**Work task**
Copy out the data in full and exactly, passing over the pictures.

● ● ● ● ●

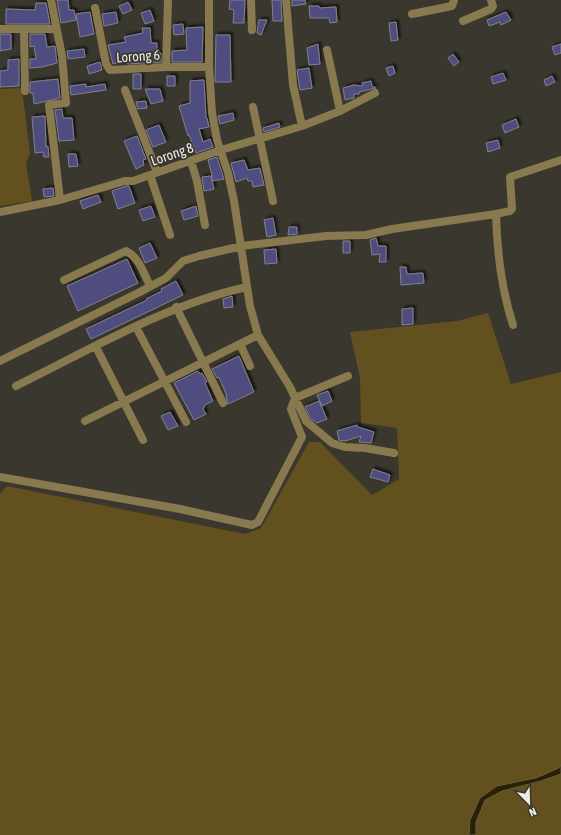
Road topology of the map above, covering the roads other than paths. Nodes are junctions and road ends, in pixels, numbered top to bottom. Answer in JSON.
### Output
{"nodes":[{"id":1,"x":51,"y":0,"type":"edge"},
{"id":2,"x":168,"y":0,"type":"edge"},
{"id":3,"x":209,"y":0,"type":"edge"},
{"id":4,"x":252,"y":0,"type":"edge"},
{"id":5,"x":286,"y":0,"type":"edge"},
{"id":6,"x":454,"y":0,"type":"edge"},
{"id":7,"x":491,"y":0,"type":"edge"},
{"id":8,"x":95,"y":8,"type":"dead end"},
{"id":9,"x":412,"y":14,"type":"dead end"},
{"id":10,"x":463,"y":21,"type":"dead end"},
{"id":11,"x":0,"y":29,"type":"edge"},
{"id":12,"x":56,"y":29,"type":"junction"},
{"id":13,"x":24,"y":30,"type":"junction"},
{"id":14,"x":252,"y":30,"type":"dead end"},
{"id":15,"x":327,"y":50,"type":"dead end"},
{"id":16,"x":166,"y":67,"type":"junction"},
{"id":17,"x":209,"y":67,"type":"junction"},
{"id":18,"x":125,"y":90,"type":"dead end"},
{"id":19,"x":25,"y":91,"type":"dead end"},
{"id":20,"x":375,"y":93,"type":"dead end"},
{"id":21,"x":253,"y":107,"type":"dead end"},
{"id":22,"x":340,"y":111,"type":"junction"},
{"id":23,"x":302,"y":126,"type":"junction"},
{"id":24,"x":261,"y":139,"type":"junction"},
{"id":25,"x":221,"y":150,"type":"junction"},
{"id":26,"x":561,"y":160,"type":"edge"},
{"id":27,"x":191,"y":161,"type":"junction"},
{"id":28,"x":154,"y":174,"type":"junction"},
{"id":29,"x":60,"y":200,"type":"junction"},
{"id":30,"x":273,"y":202,"type":"dead end"},
{"id":31,"x":0,"y":212,"type":"edge"},
{"id":32,"x":496,"y":214,"type":"junction"},
{"id":33,"x":205,"y":225,"type":"dead end"},
{"id":34,"x":170,"y":235,"type":"dead end"},
{"id":35,"x":242,"y":246,"type":"junction"},
{"id":36,"x":64,"y":280,"type":"dead end"},
{"id":37,"x":150,"y":286,"type":"junction"},
{"id":38,"x":247,"y":286,"type":"junction"},
{"id":39,"x":176,"y":308,"type":"junction"},
{"id":40,"x":513,"y":325,"type":"dead end"},
{"id":41,"x":136,"y":327,"type":"junction"},
{"id":42,"x":258,"y":336,"type":"junction"},
{"id":43,"x":240,"y":344,"type":"junction"},
{"id":44,"x":96,"y":346,"type":"junction"},
{"id":45,"x":0,"y":361,"type":"edge"},
{"id":46,"x":203,"y":362,"type":"junction"},
{"id":47,"x":250,"y":366,"type":"dead end"},
{"id":48,"x":348,"y":376,"type":"dead end"},
{"id":49,"x":164,"y":380,"type":"junction"},
{"id":50,"x":16,"y":386,"type":"dead end"},
{"id":51,"x":295,"y":398,"type":"junction"},
{"id":52,"x":123,"y":401,"type":"junction"},
{"id":53,"x":223,"y":403,"type":"dead end"},
{"id":54,"x":85,"y":421,"type":"dead end"},
{"id":55,"x":186,"y":422,"type":"dead end"},
{"id":56,"x":143,"y":440,"type":"dead end"},
{"id":57,"x":394,"y":453,"type":"dead end"},
{"id":58,"x":0,"y":477,"type":"edge"}],
"edges":[{"from":1,"to":12,"type":"street"},
{"from":2,"to":16,"type":"street"},
{"from":3,"to":17,"type":"street"},
{"from":4,"to":14,"type":"street"},
{"from":5,"to":23,"type":"street"},
{"from":6,"to":9,"type":"street"},
{"from":7,"to":10,"type":"street"},
{"from":8,"to":16,"type":"street","name":"Lorong 6"},
{"from":11,"to":13,"type":"street"},
{"from":12,"to":13,"type":"street"},
{"from":12,"to":29,"type":"street"},
{"from":13,"to":19,"type":"street"},
{"from":15,"to":22,"type":"street"},
{"from":16,"to":17,"type":"street","name":"Lorong 6"},
{"from":17,"to":25,"type":"street"},
{"from":18,"to":28,"type":"street"},
{"from":20,"to":22,"type":"street","name":"Lorong 8"},
{"from":21,"to":24,"type":"street"},
{"from":22,"to":23,"type":"street","name":"Lorong 8"},
{"from":23,"to":24,"type":"street","name":"Lorong 8"},
{"from":24,"to":25,"type":"street","name":"Lorong 8"},
{"from":24,"to":30,"type":"street"},
{"from":25,"to":27,"type":"street","name":"Lorong 8"},
{"from":25,"to":35,"type":"street"},
{"from":26,"to":32,"type":"street"},
{"from":27,"to":28,"type":"street","name":"Lorong 8"},
{"from":27,"to":33,"type":"street"},
{"from":28,"to":29,"type":"street","name":"Lorong 8"},
{"from":28,"to":34,"type":"street"},
{"from":29,"to":31,"type":"street","name":"Lorong 8"},
{"from":32,"to":35,"type":"street"},
{"from":32,"to":40,"type":"street"},
{"from":35,"to":37,"type":"street"},
{"from":35,"to":38,"type":"street"},
{"from":36,"to":37,"type":"street"},
{"from":37,"to":45,"type":"street"},
{"from":38,"to":39,"type":"street"},
{"from":38,"to":42,"type":"street"},
{"from":39,"to":41,"type":"street"},
{"from":39,"to":46,"type":"street"},
{"from":41,"to":44,"type":"street"},
{"from":41,"to":49,"type":"street"},
{"from":42,"to":43,"type":"street"},
{"from":42,"to":51,"type":"street"},
{"from":43,"to":46,"type":"street"},
{"from":43,"to":47,"type":"street"},
{"from":44,"to":50,"type":"street"},
{"from":44,"to":52,"type":"street"},
{"from":46,"to":49,"type":"street"},
{"from":46,"to":53,"type":"street"},
{"from":48,"to":51,"type":"street"},
{"from":49,"to":52,"type":"street"},
{"from":49,"to":55,"type":"street"},
{"from":51,"to":57,"type":"street"},
{"from":51,"to":58,"type":"street"},
{"from":52,"to":54,"type":"street"},
{"from":52,"to":56,"type":"street"}]}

● ● ● ● ●

**Response to this exercise**
Road topology of the map above, covering the roads other than paths. Nodes are junctions and road ends, in pixels, numbered top to bottom. Answer in JSON.
### Output
{"nodes":[{"id":1,"x":51,"y":0,"type":"edge"},
{"id":2,"x":168,"y":0,"type":"edge"},
{"id":3,"x":209,"y":0,"type":"edge"},
{"id":4,"x":252,"y":0,"type":"edge"},
{"id":5,"x":286,"y":0,"type":"edge"},
{"id":6,"x":454,"y":0,"type":"edge"},
{"id":7,"x":491,"y":0,"type":"edge"},
{"id":8,"x":95,"y":8,"type":"dead end"},
{"id":9,"x":412,"y":14,"type":"dead end"},
{"id":10,"x":463,"y":21,"type":"dead end"},
{"id":11,"x":0,"y":29,"type":"edge"},
{"id":12,"x":56,"y":29,"type":"junction"},
{"id":13,"x":24,"y":30,"type":"junction"},
{"id":14,"x":252,"y":30,"type":"dead end"},
{"id":15,"x":327,"y":50,"type":"dead end"},
{"id":16,"x":166,"y":67,"type":"junction"},
{"id":17,"x":209,"y":67,"type":"junction"},
{"id":18,"x":125,"y":90,"type":"dead end"},
{"id":19,"x":25,"y":91,"type":"dead end"},
{"id":20,"x":375,"y":93,"type":"dead end"},
{"id":21,"x":253,"y":107,"type":"dead end"},
{"id":22,"x":340,"y":111,"type":"junction"},
{"id":23,"x":302,"y":126,"type":"junction"},
{"id":24,"x":261,"y":139,"type":"junction"},
{"id":25,"x":221,"y":150,"type":"junction"},
{"id":26,"x":561,"y":160,"type":"edge"},
{"id":27,"x":191,"y":161,"type":"junction"},
{"id":28,"x":154,"y":174,"type":"junction"},
{"id":29,"x":60,"y":200,"type":"junction"},
{"id":30,"x":273,"y":202,"type":"dead end"},
{"id":31,"x":0,"y":212,"type":"edge"},
{"id":32,"x":496,"y":214,"type":"junction"},
{"id":33,"x":205,"y":225,"type":"dead end"},
{"id":34,"x":170,"y":235,"type":"dead end"},
{"id":35,"x":242,"y":246,"type":"junction"},
{"id":36,"x":64,"y":280,"type":"dead end"},
{"id":37,"x":150,"y":286,"type":"junction"},
{"id":38,"x":247,"y":286,"type":"junction"},
{"id":39,"x":176,"y":308,"type":"junction"},
{"id":40,"x":513,"y":325,"type":"dead end"},
{"id":41,"x":136,"y":327,"type":"junction"},
{"id":42,"x":258,"y":336,"type":"junction"},
{"id":43,"x":240,"y":344,"type":"junction"},
{"id":44,"x":96,"y":346,"type":"junction"},
{"id":45,"x":0,"y":361,"type":"edge"},
{"id":46,"x":203,"y":362,"type":"junction"},
{"id":47,"x":250,"y":366,"type":"dead end"},
{"id":48,"x":348,"y":376,"type":"dead end"},
{"id":49,"x":164,"y":380,"type":"junction"},
{"id":50,"x":16,"y":386,"type":"dead end"},
{"id":51,"x":295,"y":398,"type":"junction"},
{"id":52,"x":123,"y":401,"type":"junction"},
{"id":53,"x":223,"y":403,"type":"dead end"},
{"id":54,"x":85,"y":421,"type":"dead end"},
{"id":55,"x":186,"y":422,"type":"dead end"},
{"id":56,"x":143,"y":440,"type":"dead end"},
{"id":57,"x":394,"y":453,"type":"dead end"},
{"id":58,"x":0,"y":477,"type":"edge"}],
"edges":[{"from":1,"to":12,"type":"street"},
{"from":2,"to":16,"type":"street"},
{"from":3,"to":17,"type":"street"},
{"from":4,"to":14,"type":"street"},
{"from":5,"to":23,"type":"street"},
{"from":6,"to":9,"type":"street"},
{"from":7,"to":10,"type":"street"},
{"from":8,"to":16,"type":"street","name":"Lorong 6"},
{"from":11,"to":13,"type":"street"},
{"from":12,"to":13,"type":"street"},
{"from":12,"to":29,"type":"street"},
{"from":13,"to":19,"type":"street"},
{"from":15,"to":22,"type":"street"},
{"from":16,"to":17,"type":"street","name":"Lorong 6"},
{"from":17,"to":25,"type":"street"},
{"from":18,"to":28,"type":"street"},
{"from":20,"to":22,"type":"street","name":"Lorong 8"},
{"from":21,"to":24,"type":"street"},
{"from":22,"to":23,"type":"street","name":"Lorong 8"},
{"from":23,"to":24,"type":"street","name":"Lorong 8"},
{"from":24,"to":25,"type":"street","name":"Lorong 8"},
{"from":24,"to":30,"type":"street"},
{"from":25,"to":27,"type":"street","name":"Lorong 8"},
{"from":25,"to":35,"type":"street"},
{"from":26,"to":32,"type":"street"},
{"from":27,"to":28,"type":"street","name":"Lorong 8"},
{"from":27,"to":33,"type":"street"},
{"from":28,"to":29,"type":"street","name":"Lorong 8"},
{"from":28,"to":34,"type":"street"},
{"from":29,"to":31,"type":"street","name":"Lorong 8"},
{"from":32,"to":35,"type":"street"},
{"from":32,"to":40,"type":"street"},
{"from":35,"to":37,"type":"street"},
{"from":35,"to":38,"type":"street"},
{"from":36,"to":37,"type":"street"},
{"from":37,"to":45,"type":"street"},
{"from":38,"to":39,"type":"street"},
{"from":38,"to":42,"type":"street"},
{"from":39,"to":41,"type":"street"},
{"from":39,"to":46,"type":"street"},
{"from":41,"to":44,"type":"street"},
{"from":41,"to":49,"type":"street"},
{"from":42,"to":43,"type":"street"},
{"from":42,"to":51,"type":"street"},
{"from":43,"to":46,"type":"street"},
{"from":43,"to":47,"type":"street"},
{"from":44,"to":50,"type":"street"},
{"from":44,"to":52,"type":"street"},
{"from":46,"to":49,"type":"street"},
{"from":46,"to":53,"type":"street"},
{"from":48,"to":51,"type":"street"},
{"from":49,"to":52,"type":"street"},
{"from":49,"to":55,"type":"street"},
{"from":51,"to":57,"type":"street"},
{"from":51,"to":58,"type":"street"},
{"from":52,"to":54,"type":"street"},
{"from":52,"to":56,"type":"street"}]}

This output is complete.